BurntSushi / walkdir

Rust library for walking directories recursively.
The Unlicense
1.22k stars 107 forks source link

WalkDir sorter should accept whole dir entries instead of just file names #70

Closed jchlapinski closed 7 years ago

jchlapinski commented 7 years ago

Currently it is not easy to sort entries alphabetically with directories first (which is most often the order in which we see files in tools), since sorter for WalkDir::sort_by() only provides file names. In this PR I have changed the code, so that the sorter accepts references to entries being sorted. Example usage:

extern crate walkdir;

fn main() {
    use std::cmp::Ordering;
    use walkdir::WalkDir;

    // Paths sorted alphabetically with directories first
    for e in WalkDir::new("./").sort_by(|a, b| match b.file_type().is_dir().cmp(&a.file_type().is_dir()) {
        Ordering::Equal => a.file_name().cmp(b.file_name()),
        o @ _ => o,
    }).into_iter().filter_map(|e| e.ok()) {
        println!("{}", e.path().display());
    }
}

If this change would to be accepted, we have to also fix the documentation accordingly. Regards

BurntSushi commented 7 years ago

Nice! Have you seen the discussion in #53? If not, then I think we independently converged on the same API. :-) I'm laughing at how much of a stink I put up about this change being tricky, but it appears to have been much easier than I anticipated!

So yes, I do think we want this change. Would you like to write the docs? If not, I can do it in a later PR.

jchlapinski commented 7 years ago

@BurntSushi Sure, I will look trough the code once again before weekend and fix docs wherever needed.

BurntSushi commented 7 years ago

@jchlapinski Awesome, thank you!

jchlapinski commented 7 years ago

Nice! Have you seen the discussion in #53?

@BurntSushi hmm, indeed I did not notice that this was being done here. However I find it absolutely awkward to use tuple or introduce another public type just to ameliorate sorting.
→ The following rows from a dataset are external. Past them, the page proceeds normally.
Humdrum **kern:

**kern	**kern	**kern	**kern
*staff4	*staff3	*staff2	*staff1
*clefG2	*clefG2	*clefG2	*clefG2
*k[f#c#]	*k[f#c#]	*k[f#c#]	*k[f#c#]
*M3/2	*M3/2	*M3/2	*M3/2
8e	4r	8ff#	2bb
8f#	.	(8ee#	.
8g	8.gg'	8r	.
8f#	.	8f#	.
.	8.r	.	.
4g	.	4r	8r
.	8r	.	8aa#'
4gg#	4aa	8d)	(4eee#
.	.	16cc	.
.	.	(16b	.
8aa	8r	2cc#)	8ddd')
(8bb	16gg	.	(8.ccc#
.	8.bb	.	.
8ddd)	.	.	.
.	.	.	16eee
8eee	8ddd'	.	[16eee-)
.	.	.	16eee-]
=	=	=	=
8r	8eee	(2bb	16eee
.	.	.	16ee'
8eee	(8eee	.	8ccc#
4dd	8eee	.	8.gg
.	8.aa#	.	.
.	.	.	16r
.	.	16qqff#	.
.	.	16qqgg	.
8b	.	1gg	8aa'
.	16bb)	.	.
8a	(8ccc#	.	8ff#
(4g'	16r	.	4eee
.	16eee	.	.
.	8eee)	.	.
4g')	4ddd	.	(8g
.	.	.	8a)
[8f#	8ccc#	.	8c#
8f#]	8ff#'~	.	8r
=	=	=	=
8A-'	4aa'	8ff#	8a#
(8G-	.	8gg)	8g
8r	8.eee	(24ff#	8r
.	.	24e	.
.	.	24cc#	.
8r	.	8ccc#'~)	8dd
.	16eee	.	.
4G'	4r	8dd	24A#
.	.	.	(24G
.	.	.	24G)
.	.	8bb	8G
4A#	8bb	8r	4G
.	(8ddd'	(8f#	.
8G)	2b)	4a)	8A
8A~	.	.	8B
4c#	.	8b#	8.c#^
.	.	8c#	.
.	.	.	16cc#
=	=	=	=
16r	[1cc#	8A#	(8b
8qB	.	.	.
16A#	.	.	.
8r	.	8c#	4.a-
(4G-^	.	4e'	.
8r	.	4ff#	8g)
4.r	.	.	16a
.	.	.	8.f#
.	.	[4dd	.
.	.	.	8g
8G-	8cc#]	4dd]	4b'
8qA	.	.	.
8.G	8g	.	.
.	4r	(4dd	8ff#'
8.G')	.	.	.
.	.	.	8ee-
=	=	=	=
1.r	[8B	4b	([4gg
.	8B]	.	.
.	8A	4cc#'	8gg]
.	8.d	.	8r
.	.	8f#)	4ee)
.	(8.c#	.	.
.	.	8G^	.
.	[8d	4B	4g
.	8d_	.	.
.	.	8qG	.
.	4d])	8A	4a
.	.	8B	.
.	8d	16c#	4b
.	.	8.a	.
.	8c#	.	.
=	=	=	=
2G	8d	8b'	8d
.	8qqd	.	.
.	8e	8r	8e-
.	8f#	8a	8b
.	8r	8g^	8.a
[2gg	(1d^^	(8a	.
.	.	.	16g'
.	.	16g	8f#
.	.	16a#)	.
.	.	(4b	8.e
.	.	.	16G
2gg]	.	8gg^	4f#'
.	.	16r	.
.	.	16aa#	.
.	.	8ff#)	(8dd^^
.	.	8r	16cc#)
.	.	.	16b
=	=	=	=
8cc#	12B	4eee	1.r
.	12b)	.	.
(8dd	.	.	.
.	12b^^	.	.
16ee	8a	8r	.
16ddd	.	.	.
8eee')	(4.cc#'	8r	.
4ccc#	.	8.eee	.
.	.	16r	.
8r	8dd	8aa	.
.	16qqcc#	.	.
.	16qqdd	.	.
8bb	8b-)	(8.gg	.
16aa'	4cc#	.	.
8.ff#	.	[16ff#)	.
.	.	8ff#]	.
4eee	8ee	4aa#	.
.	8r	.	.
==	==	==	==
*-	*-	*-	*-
My feeling is that what I have done is not really that different to what was already there - those DirEntries are produced slightly earlier, however `fs::DirEntry::file_type() is being called early anyway to check whether the entry is a dir, a file or a symlink, so there is no additional penalty in system calls in my change, no? Or maybe I am not seeing something. I did not test this with large number of files.

BurntSushi commented 7 years ago

@jchlapinski Right, I don't think there's any performance change here. I think we are in sync; we both agree that a new public type or anything other than passing a pair of &DirEntry would be really unfortunate. The key downside here is that if you call metadata on a DirEntry, then it will always hit the file system. When sorting, the results of a single DirEntry could therefore change, which would lead to unfortunate things. However, I think we basically concluded in #53 that this was an acceptable downside, and that if really necessary, the caller could introduce their own metadata cache.

jchlapinski commented 7 years ago

@BurntSushi OK, I have looked trough the code and fixed docs and removed a few empty lines.

BurntSushi commented 7 years ago

@jchlapinski Awesome work! Thank you!